YOUR OBJECTIVE. Reproduce every line of text in the material word for word, including each line of the text read from the pages. Leave the pictures out of your answer.

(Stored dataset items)
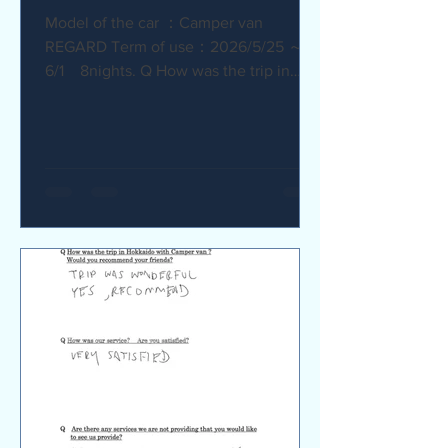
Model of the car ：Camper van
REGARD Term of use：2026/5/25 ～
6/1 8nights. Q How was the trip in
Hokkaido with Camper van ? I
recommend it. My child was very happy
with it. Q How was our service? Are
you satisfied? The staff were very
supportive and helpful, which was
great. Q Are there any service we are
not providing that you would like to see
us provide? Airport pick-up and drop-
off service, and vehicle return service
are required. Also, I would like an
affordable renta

SOLUTION TO THE PROBLEM.
Model of the car ：Camper van
REGARD Term of use：2026/5/25 ～
6/1 8nights. Q How was the trip in
Hokkaido with Camper van ? I
recommend it. My child was very happy
with it. Q How was our service? Are
you satisfied? The staff were very
supportive and helpful, which was
great. Q Are there any service we are
not providing that you would like to see
us provide? Airport pick-up and drop-
off service, and vehicle return service
are required. Also, I would like an
affordable renta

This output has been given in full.